Saved data entries
──────

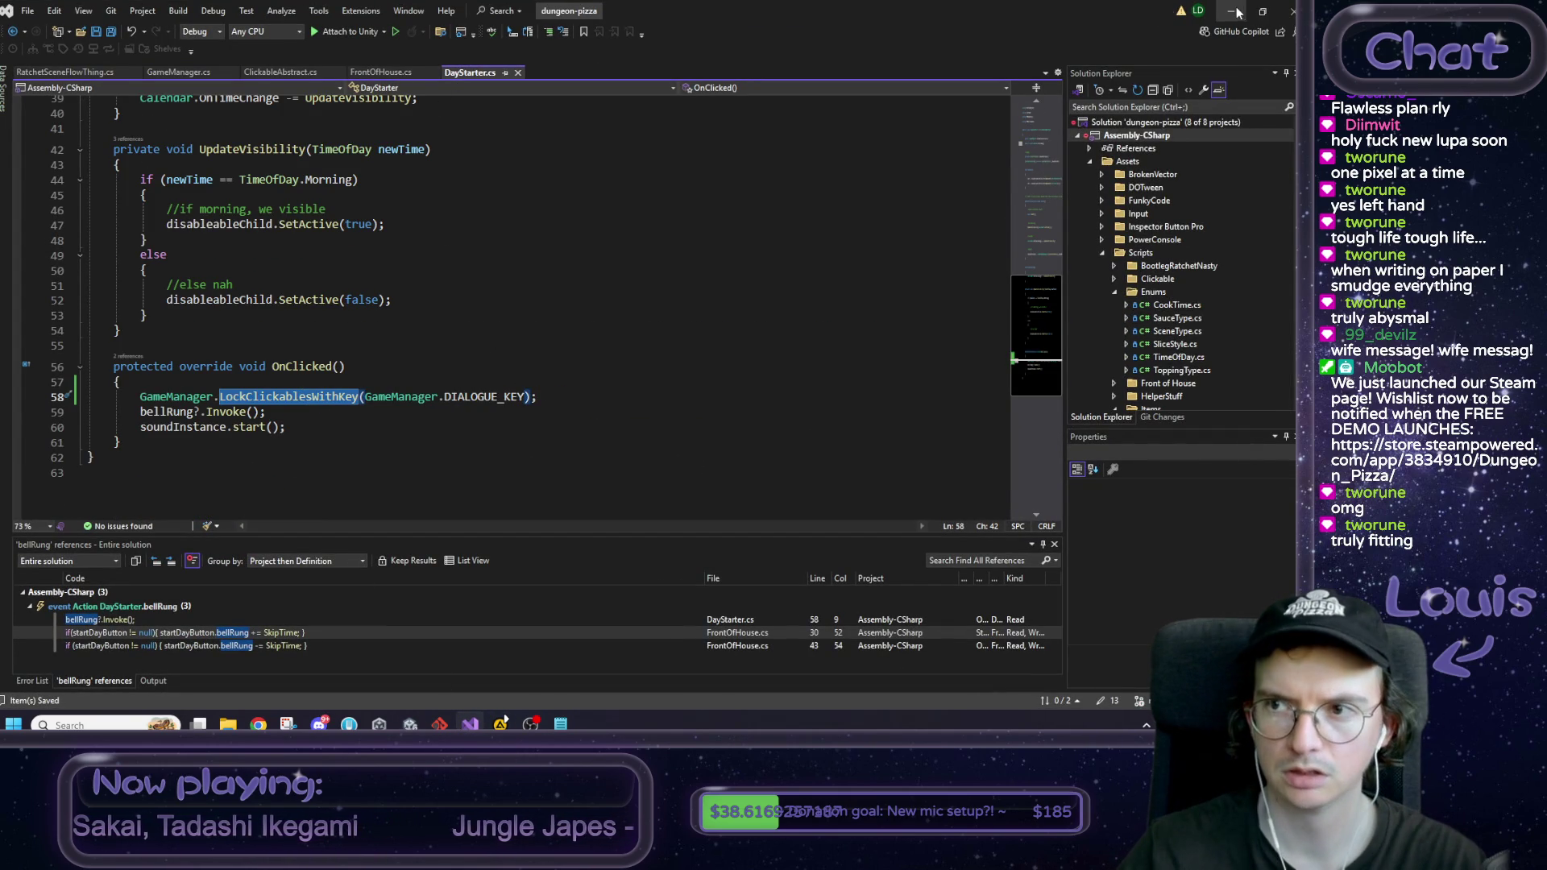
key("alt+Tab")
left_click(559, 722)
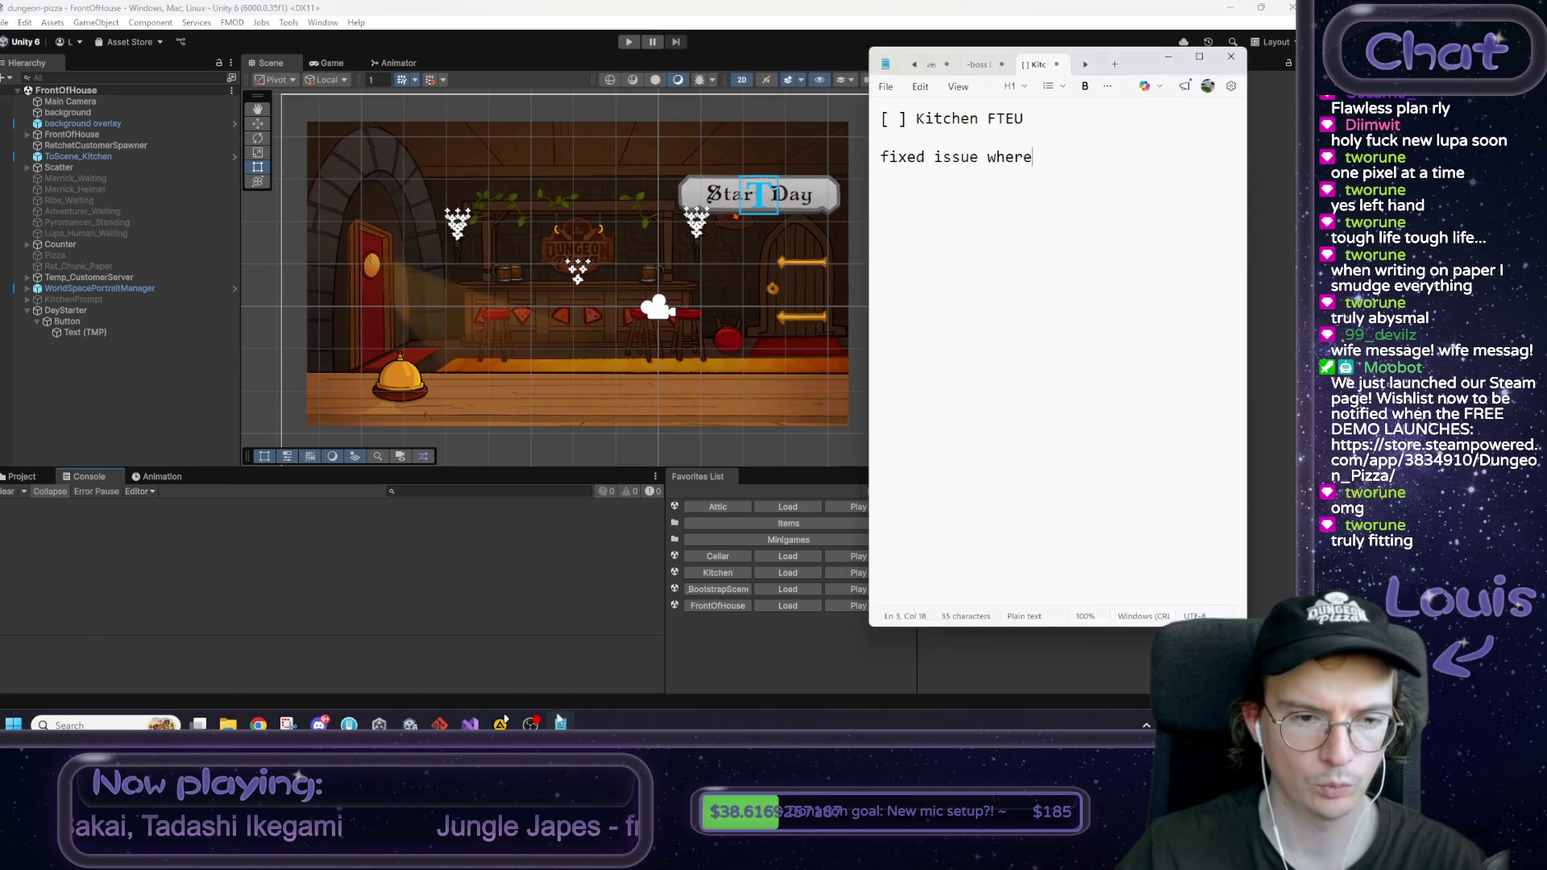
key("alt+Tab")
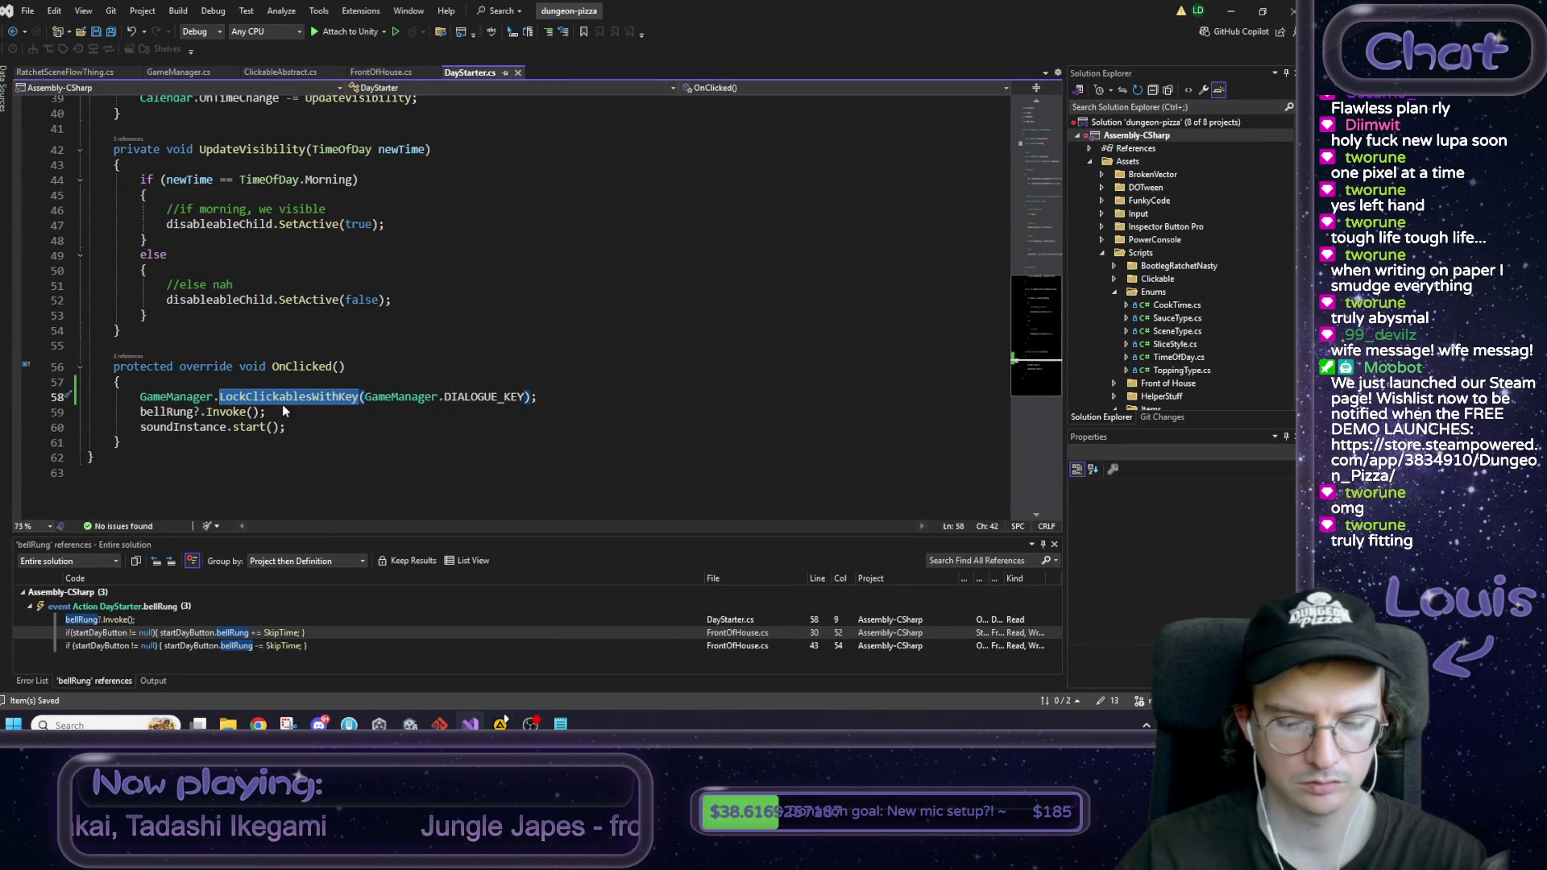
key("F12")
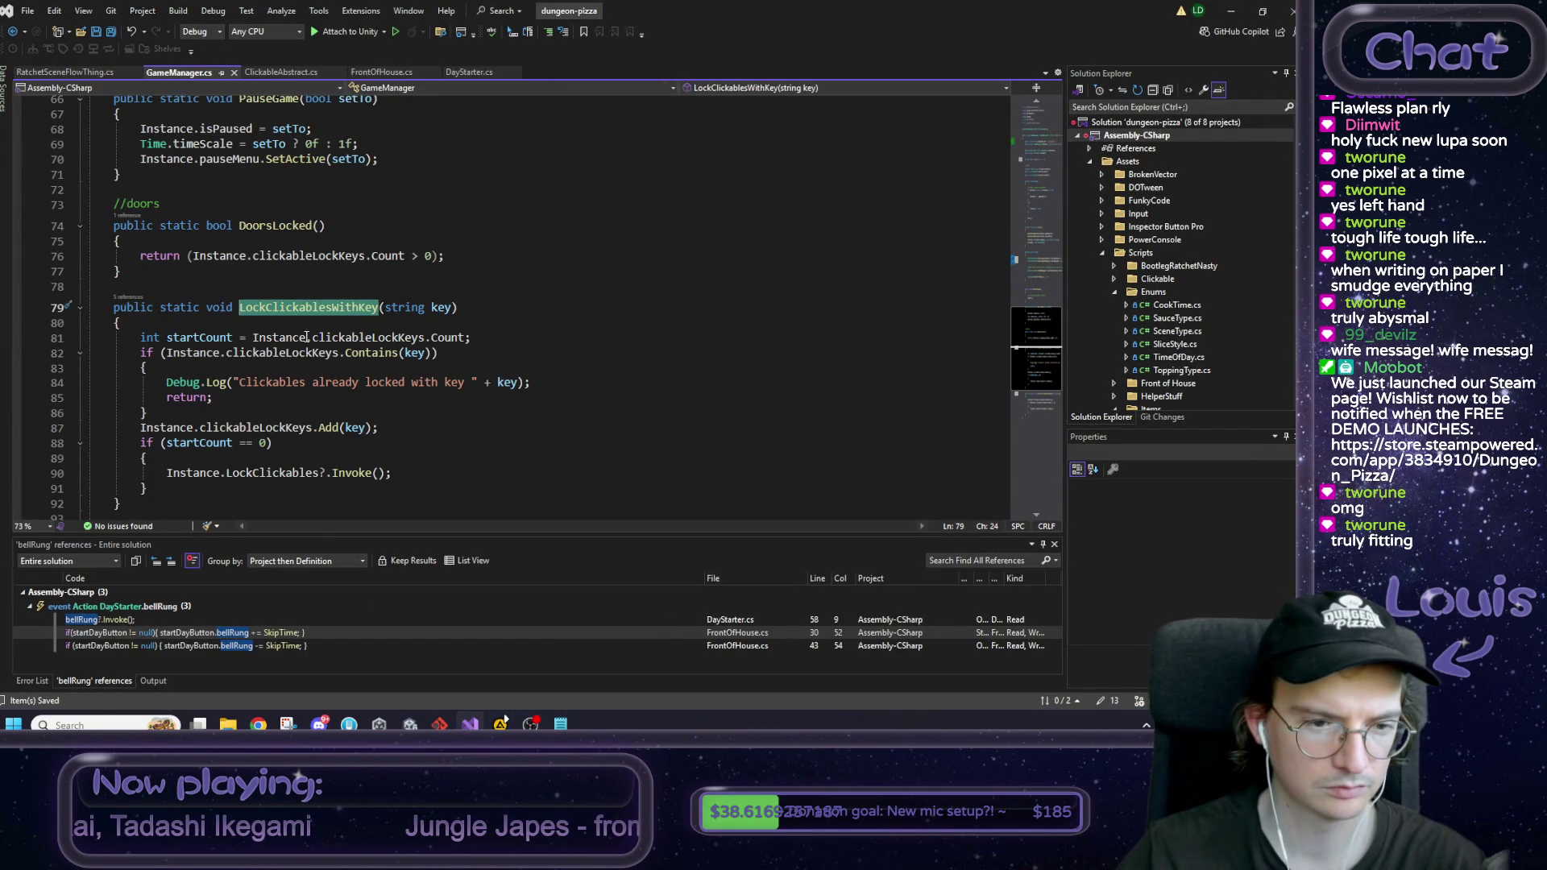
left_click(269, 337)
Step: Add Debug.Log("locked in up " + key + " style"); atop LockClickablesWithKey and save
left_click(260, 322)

──────

#### Problem requirements
The expected output is every entry above, retyped exactly, with the pictures removed.

#### Exercise result
key("alt+Tab")
left_click(559, 722)
key("alt+Tab")
key("F12")
left_click(269, 337)
Step: Add Debug.Log("locked in up " + key + " style"); atop LockClickablesWithKey and save
left_click(260, 322)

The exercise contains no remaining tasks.